Using a graph database like Titan allows Whitepages to use a more natural model to store its data.

Visualizing the Graph built by Whitepages
Visualizing the Graph built by Whitepages

In a graph database, the entities are stored as individual nodes. Here we see a graph with 2 phone nodes, 3 person nodes and 2 addresses nodes. They are linked together by relationships. For example Jane Smith is linked to a current address and to a previous address.

Simply by looking at the graph visualization above we see the Smith household is located in Seattle and is composed of two parents and (most probably) their girl. It is simply a matter of following relationships. Querying the data (what is called a “graph traversal”) is similar and just as easy. Finding a phone number, the neighbors or spouse of someone is a matter of looking for specific relationships within the graph.

The actual graph schema used by Whitepages is more sophisticated. It is designed to handle merged entities or out of order updates.

Whitepages Graph Database Schema
Whitepages Graph Database Schema

The impact of moving to a graph database to support its business is huge for Whitepages. It is not simply a new way to offer the same products and services with better performances. This is illustrated by the fact that the graph infrastructure used at Whitepages is now available to anyone. Whitepages has released WhitePages PRO API 2.0, an API that makes the Contact Graph available to anyone.

A new class of products and services

Whitepages is embracing an open philosophy and making its data available to developers everywhere. An overview of the WhitePages API is publicly available and accessing the API only requires an email verification.

Now WhitePages is servicing an increasing number of customers via its API. The Contact Graph is used by these customers for:

  • fraud prevention ;
  • lead qualification and contact data completion ;
  • identity verification and normalization ;
  • personalization and retargeting.

Using a flexible, easy to understand and high performance graph back-end allowed Whitepages to turn its 17 year experience in the data collection business into a platform used by companies like Amazon, Microsoft or Twilio.

Whitepages is following other companies betting heavily on graphs. Last year, Facebook announced Graph Search, a search engine smart enough to understand the connections within the users of Facebook, places, tastes, etc. Crunchbase recently announced the Business Graph. It is now using the Neo4j graph database to make its data about startups more easily available to the world.

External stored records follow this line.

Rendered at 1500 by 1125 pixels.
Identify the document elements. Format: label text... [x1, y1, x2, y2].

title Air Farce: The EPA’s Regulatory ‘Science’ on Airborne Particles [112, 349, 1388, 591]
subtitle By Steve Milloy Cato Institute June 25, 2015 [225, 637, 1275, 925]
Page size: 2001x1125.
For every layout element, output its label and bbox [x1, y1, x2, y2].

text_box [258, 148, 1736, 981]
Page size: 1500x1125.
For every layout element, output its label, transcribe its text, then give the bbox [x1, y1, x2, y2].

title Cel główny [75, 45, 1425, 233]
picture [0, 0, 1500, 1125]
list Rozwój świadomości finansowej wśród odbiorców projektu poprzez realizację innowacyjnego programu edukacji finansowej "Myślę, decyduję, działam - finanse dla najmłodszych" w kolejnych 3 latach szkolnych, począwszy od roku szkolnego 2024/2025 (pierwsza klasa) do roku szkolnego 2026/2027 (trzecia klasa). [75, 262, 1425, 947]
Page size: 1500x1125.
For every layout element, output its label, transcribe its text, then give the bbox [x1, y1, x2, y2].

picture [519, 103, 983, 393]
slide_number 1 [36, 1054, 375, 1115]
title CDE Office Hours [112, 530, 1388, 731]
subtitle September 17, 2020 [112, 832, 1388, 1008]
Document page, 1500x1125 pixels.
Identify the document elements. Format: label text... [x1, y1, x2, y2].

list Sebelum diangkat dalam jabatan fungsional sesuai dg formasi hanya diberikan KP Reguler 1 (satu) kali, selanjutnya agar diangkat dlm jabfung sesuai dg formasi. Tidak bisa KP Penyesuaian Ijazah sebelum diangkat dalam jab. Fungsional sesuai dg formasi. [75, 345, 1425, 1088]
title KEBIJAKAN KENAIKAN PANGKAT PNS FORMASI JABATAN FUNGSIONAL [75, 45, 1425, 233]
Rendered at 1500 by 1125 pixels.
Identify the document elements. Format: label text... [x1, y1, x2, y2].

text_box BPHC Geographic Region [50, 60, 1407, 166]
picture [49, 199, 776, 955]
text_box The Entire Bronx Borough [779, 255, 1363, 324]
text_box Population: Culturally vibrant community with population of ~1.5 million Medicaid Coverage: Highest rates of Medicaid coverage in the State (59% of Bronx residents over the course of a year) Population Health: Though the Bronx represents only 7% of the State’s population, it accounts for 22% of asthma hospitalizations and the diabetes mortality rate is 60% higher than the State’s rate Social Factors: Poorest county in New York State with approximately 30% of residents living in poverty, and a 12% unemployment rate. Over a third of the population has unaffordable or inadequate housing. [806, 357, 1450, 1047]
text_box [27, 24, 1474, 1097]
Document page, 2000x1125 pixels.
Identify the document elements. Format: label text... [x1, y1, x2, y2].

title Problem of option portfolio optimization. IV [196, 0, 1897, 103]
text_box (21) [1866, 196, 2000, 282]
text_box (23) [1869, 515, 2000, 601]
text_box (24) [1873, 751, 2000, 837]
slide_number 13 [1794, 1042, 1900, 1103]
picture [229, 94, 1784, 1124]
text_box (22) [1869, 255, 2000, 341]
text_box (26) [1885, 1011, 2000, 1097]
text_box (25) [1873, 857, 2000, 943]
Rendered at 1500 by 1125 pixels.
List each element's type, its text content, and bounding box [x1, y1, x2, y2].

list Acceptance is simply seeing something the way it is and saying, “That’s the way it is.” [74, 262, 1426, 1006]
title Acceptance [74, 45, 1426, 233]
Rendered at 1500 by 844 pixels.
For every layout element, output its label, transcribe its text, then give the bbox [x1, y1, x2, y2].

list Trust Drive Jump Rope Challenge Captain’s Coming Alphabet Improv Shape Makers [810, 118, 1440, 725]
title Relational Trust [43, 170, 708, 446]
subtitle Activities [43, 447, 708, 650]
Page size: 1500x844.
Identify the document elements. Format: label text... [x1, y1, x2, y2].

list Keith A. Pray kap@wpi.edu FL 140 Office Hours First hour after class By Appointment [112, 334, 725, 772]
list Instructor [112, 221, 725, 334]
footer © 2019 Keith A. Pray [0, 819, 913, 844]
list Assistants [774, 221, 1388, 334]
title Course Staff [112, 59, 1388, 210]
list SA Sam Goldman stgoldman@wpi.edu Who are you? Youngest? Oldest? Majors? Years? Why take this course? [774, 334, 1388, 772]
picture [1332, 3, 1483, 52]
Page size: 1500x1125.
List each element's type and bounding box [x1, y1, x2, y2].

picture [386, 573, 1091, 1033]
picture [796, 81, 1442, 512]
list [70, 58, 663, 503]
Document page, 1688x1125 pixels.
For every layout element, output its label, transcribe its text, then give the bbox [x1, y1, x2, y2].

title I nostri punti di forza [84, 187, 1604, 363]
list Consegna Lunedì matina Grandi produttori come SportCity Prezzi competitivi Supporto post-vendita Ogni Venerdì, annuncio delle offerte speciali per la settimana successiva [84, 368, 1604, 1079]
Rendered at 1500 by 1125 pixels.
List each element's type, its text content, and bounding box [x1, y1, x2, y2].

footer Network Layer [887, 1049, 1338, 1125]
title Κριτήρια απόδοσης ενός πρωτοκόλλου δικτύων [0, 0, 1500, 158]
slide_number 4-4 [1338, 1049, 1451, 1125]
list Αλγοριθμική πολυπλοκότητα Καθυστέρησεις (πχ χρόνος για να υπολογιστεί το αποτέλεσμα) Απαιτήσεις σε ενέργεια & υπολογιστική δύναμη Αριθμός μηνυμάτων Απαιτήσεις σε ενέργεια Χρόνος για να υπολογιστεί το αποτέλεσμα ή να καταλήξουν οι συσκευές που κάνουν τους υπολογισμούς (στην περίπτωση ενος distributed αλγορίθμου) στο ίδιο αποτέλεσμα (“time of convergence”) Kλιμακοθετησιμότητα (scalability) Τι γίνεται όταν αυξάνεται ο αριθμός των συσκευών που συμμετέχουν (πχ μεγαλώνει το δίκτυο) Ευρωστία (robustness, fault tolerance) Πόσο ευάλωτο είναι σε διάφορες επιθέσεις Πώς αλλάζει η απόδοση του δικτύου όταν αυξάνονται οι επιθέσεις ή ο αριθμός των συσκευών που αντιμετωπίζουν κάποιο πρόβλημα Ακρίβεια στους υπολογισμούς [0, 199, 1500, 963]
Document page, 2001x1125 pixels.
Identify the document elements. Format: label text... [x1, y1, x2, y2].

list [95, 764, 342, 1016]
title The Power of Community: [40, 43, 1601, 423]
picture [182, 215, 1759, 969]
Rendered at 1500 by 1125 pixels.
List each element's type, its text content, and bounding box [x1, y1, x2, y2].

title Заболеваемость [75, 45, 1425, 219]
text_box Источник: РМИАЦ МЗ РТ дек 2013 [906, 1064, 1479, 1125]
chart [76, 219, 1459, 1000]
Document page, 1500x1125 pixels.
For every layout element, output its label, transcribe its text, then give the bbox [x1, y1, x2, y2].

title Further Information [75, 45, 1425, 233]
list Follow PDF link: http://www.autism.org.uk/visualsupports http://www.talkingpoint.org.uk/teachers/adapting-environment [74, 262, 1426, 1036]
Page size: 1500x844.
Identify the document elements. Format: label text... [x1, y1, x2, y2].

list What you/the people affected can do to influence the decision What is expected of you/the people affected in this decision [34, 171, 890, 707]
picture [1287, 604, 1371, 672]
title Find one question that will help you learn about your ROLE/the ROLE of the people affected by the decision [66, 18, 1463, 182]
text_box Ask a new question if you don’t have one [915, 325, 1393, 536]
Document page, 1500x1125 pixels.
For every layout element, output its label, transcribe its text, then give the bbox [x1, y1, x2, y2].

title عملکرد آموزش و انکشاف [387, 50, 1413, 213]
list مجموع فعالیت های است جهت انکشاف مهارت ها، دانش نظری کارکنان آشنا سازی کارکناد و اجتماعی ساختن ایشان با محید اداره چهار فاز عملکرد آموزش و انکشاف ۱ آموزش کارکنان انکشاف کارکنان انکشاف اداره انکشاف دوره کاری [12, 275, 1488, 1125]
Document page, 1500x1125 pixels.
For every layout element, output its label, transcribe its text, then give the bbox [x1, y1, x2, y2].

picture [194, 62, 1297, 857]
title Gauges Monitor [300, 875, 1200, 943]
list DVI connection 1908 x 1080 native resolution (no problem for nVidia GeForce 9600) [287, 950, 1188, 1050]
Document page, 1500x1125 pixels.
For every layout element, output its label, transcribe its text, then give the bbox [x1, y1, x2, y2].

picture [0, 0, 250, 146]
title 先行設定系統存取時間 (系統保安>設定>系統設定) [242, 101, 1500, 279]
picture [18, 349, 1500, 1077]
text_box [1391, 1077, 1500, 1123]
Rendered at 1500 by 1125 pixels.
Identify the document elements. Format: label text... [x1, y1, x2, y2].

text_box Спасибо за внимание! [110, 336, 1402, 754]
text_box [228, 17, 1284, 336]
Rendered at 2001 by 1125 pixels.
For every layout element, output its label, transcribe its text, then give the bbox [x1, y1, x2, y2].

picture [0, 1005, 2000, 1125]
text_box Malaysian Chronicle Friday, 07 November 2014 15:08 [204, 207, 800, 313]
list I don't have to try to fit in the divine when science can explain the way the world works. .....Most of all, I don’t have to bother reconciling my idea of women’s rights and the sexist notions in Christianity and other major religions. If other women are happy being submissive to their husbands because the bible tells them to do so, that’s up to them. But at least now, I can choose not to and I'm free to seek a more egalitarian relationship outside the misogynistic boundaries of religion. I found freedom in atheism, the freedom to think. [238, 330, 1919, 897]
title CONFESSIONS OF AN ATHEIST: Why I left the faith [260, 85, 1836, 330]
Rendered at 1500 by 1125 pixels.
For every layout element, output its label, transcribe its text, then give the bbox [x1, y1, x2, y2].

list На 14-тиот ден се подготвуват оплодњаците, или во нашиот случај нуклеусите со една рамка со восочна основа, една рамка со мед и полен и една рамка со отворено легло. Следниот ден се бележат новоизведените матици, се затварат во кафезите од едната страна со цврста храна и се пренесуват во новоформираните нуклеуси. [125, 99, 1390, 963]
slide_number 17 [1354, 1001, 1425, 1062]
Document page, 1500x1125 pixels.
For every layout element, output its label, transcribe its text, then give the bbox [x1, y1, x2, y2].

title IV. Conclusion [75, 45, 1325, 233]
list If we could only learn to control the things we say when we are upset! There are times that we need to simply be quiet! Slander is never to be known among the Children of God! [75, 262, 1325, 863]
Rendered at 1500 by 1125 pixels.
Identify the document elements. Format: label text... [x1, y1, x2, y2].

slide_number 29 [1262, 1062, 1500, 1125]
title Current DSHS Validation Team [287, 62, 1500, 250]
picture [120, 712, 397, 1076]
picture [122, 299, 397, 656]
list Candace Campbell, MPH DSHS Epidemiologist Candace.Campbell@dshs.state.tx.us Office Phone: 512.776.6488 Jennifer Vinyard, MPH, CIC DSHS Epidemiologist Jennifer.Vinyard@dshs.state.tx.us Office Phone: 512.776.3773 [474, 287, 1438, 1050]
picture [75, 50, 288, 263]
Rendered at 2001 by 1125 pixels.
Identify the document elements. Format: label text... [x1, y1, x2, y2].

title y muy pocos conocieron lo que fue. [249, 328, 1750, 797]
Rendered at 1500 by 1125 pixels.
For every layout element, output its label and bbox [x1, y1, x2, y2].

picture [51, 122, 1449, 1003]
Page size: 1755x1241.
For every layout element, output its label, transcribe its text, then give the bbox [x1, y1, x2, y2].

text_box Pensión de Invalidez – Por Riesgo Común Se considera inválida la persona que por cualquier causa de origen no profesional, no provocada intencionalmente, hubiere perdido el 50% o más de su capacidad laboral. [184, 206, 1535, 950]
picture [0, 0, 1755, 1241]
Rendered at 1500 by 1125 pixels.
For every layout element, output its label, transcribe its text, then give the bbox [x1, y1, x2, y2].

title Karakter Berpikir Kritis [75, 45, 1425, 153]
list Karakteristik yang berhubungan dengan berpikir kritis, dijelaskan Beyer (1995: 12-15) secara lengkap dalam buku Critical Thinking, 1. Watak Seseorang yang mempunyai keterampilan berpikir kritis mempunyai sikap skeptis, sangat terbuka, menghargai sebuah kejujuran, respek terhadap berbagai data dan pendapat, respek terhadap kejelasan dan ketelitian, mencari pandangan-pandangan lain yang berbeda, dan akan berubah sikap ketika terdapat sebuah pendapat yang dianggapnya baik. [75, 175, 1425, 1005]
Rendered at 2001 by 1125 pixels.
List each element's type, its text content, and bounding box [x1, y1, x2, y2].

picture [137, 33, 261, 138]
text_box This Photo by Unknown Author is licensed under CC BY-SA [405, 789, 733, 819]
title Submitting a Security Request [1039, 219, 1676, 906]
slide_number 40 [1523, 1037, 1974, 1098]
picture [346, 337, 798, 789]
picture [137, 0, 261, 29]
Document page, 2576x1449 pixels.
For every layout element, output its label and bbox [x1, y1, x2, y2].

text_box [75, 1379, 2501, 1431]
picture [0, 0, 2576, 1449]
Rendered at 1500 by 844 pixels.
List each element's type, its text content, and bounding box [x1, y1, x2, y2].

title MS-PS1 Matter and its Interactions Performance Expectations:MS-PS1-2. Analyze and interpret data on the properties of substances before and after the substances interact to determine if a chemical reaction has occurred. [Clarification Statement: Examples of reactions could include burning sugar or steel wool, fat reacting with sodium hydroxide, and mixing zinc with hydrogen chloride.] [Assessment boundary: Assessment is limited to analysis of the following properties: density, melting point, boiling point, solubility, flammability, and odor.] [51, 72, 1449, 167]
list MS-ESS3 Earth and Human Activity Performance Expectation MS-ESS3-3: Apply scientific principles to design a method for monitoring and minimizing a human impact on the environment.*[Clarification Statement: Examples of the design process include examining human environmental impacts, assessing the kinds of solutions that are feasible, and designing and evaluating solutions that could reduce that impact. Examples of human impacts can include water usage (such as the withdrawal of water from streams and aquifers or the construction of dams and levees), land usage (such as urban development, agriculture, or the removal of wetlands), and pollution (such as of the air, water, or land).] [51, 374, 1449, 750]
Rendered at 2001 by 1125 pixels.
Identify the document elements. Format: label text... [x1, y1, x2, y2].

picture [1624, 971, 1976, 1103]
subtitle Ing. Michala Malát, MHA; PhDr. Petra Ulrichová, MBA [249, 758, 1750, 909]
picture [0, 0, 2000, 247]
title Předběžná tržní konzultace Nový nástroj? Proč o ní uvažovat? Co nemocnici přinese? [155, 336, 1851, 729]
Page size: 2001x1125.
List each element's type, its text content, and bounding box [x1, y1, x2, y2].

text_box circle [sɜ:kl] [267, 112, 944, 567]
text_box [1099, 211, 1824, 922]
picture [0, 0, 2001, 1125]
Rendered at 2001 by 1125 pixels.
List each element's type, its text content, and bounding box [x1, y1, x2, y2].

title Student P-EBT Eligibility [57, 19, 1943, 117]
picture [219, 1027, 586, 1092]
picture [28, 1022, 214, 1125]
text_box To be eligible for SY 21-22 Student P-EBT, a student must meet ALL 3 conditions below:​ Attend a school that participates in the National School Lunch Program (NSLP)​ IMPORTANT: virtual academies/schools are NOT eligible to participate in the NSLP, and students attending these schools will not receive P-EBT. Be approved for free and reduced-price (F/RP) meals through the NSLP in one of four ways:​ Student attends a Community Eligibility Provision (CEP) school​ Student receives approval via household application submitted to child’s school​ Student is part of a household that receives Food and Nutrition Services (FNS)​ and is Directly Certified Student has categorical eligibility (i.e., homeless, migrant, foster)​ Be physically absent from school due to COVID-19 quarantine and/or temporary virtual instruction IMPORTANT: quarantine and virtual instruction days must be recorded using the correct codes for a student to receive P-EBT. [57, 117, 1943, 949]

Whitepages had a challenge : storing hundreds of millions of relationships between various entities and finding connections quickly in this dataset. Like more and more companies, it turned to a graph database to solve this issue. The result were good enough to enable Whitepages to give direct access to its data through a public API. It shows how graph technologies create new opportunities to find value in already existing data.